This is really cool. When bees scout for a new nest, each potential site is visited by a few scouts - the scouts don't all go to the same places, they spread out. Then when they meet up they have a dance off and the busiest, most determined scouts win the day and all the bees swarm to that one preferred site.
Now, when a monkey is trained to turn to the direction that most dots on a screen move towards, the neurons in their brain do exactly the same thing - some neurons say, look left! Others say, look right! And the busiest, most determined neurons win the day.
Organisms are a functioning assembly of cells seeking the survival of the being. Organisms are, in a sense, a swarm.
There's a similarly cool fact about ants - when they move across a forest from A to B, the always choose the most efficient path - through utilising a kind of group mind - as well as by some ants forming 'bridges' for other ants across difficult terrain. Scientists have used the ant method to determine the best routes for delivery drivers - and they have found that without complicated maths and so on, the ant method is quicker in resolving such problems.
Then there's the way that ecosystems work - like the trees passing carbon to each other, as I wrote about before - as though the ecosystems, too, function like single organisms.
If we analogise the other way, then what effect akin to cells in a body are humans having on the planet's ecosystem? We are like an autoimmune disease. We are, as some environmentalists argue, like a cancer. We truly are. Or a virus.
If you have a virus that proliferates very quickly in cells, it kills its host and thereby itself. So virus strains that do not proliferate too quickly have an evolutionary advantage in one sense. But if you have different groups of hosts and viruses coming into contact with each other, then the fast proliferating strains may still do well as they reproduce so quickly and can then take over the hosts of slower proliferating strains. There ends up being a balance between the faster and the slower strains. But what if there were only the fast strains that killed off their host?
Where's the vaccine to protect the planet?
But then, in the grand scheme of things, who ever said that this planet's ecosystem mattered? Sure, it matters to us... but we are vastly outnumbered by bacteria and they will certainly out-survive us.

▶ DATA SUPPLIED

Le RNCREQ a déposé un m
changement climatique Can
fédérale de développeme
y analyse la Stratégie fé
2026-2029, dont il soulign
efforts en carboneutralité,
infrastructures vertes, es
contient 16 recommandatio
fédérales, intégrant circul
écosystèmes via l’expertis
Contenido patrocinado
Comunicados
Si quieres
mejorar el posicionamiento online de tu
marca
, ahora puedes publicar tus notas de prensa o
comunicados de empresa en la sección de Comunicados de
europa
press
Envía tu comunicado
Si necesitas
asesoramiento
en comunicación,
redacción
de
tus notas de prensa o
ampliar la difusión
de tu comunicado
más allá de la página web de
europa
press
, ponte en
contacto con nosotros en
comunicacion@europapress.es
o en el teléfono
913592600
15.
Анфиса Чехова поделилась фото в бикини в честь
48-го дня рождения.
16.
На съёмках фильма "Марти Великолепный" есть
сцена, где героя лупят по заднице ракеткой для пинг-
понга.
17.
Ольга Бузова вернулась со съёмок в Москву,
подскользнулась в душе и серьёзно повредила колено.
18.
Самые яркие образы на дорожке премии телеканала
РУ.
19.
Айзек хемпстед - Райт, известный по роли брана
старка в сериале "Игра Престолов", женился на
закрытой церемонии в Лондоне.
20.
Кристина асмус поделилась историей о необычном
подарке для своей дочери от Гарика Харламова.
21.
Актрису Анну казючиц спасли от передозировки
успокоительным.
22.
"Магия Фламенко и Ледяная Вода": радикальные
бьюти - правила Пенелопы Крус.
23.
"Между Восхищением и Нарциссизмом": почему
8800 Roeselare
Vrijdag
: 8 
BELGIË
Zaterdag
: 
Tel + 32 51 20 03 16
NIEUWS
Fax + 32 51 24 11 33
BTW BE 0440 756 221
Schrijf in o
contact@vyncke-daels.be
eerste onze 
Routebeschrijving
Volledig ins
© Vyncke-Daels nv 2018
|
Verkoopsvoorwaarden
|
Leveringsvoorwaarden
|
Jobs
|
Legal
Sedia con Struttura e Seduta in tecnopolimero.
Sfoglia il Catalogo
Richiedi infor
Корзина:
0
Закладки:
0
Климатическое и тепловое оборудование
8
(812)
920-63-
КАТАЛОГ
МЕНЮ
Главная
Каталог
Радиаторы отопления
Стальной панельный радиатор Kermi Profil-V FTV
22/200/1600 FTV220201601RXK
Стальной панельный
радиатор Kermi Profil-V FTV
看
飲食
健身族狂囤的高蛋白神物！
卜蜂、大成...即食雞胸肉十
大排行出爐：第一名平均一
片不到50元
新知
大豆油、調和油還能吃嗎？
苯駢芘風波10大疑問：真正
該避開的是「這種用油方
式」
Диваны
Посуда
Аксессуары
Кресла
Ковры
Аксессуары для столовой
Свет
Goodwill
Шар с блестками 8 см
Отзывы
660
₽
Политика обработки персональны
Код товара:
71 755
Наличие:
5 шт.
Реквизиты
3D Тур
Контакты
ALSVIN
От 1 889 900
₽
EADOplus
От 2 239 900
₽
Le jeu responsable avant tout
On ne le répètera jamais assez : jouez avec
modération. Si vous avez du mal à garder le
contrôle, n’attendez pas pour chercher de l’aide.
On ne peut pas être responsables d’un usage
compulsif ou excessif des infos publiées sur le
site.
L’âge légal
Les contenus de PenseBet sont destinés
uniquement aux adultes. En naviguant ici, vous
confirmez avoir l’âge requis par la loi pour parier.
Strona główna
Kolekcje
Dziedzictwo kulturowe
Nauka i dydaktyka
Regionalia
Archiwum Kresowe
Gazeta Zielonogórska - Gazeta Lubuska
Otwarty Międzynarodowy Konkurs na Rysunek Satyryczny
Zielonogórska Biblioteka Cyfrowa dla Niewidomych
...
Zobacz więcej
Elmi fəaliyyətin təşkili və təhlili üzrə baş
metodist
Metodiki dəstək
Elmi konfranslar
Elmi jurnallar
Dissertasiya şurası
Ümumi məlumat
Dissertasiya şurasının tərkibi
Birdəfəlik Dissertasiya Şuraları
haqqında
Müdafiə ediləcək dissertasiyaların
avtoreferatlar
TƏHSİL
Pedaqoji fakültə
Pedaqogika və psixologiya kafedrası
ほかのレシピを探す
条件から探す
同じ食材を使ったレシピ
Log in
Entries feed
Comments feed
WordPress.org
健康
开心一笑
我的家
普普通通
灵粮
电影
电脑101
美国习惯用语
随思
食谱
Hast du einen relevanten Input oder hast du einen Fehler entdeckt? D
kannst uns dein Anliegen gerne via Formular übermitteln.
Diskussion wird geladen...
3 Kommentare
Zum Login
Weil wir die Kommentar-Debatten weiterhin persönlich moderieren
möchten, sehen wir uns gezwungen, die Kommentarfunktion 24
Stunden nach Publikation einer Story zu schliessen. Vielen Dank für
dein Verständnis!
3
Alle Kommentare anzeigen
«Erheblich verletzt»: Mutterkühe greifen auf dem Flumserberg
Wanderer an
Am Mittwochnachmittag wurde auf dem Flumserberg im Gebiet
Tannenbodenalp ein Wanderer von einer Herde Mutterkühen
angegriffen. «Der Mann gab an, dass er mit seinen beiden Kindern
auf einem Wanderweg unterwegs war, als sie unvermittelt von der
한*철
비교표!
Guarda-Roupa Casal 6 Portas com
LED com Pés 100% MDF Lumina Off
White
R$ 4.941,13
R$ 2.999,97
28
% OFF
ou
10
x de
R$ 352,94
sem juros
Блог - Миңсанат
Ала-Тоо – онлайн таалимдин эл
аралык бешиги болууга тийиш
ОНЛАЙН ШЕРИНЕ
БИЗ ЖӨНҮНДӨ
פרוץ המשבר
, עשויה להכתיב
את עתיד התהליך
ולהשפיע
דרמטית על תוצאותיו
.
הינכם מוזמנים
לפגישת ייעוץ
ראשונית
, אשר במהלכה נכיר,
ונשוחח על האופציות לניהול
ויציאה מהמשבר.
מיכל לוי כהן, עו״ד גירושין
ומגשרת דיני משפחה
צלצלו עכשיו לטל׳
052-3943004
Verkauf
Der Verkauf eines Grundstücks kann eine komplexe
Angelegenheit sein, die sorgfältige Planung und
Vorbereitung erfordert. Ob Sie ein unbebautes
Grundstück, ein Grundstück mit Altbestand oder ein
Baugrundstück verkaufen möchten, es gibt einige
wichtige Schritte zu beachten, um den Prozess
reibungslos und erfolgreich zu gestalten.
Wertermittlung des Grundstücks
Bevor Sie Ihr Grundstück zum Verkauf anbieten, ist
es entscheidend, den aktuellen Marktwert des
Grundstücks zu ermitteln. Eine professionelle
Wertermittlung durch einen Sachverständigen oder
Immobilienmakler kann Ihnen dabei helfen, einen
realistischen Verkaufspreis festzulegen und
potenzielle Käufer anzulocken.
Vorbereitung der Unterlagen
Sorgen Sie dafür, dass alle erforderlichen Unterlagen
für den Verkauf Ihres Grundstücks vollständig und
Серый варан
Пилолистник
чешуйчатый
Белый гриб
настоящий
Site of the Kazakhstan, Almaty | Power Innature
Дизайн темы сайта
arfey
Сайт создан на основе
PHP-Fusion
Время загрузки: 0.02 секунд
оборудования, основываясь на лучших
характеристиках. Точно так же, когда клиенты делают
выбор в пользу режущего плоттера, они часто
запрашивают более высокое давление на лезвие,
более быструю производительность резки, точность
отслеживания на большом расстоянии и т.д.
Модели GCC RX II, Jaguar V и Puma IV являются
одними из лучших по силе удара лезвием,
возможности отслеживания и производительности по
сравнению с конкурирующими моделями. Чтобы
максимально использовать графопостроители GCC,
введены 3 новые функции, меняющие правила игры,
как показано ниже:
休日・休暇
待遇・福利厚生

▶ PROBLEM DESCRIPTION
Reproduce the passage of the post on swarms from "This is really" up to and including "one preferred site.".

▶ YOUR RESPONSE
This is really cool. When bees scout for a new nest, each potential site is visited by a few scouts - the scouts don't all go to the same places, they spread out. Then when they meet up they have a dance off and the busiest, most determined scouts win the day and all the bees swarm to that one preferred site.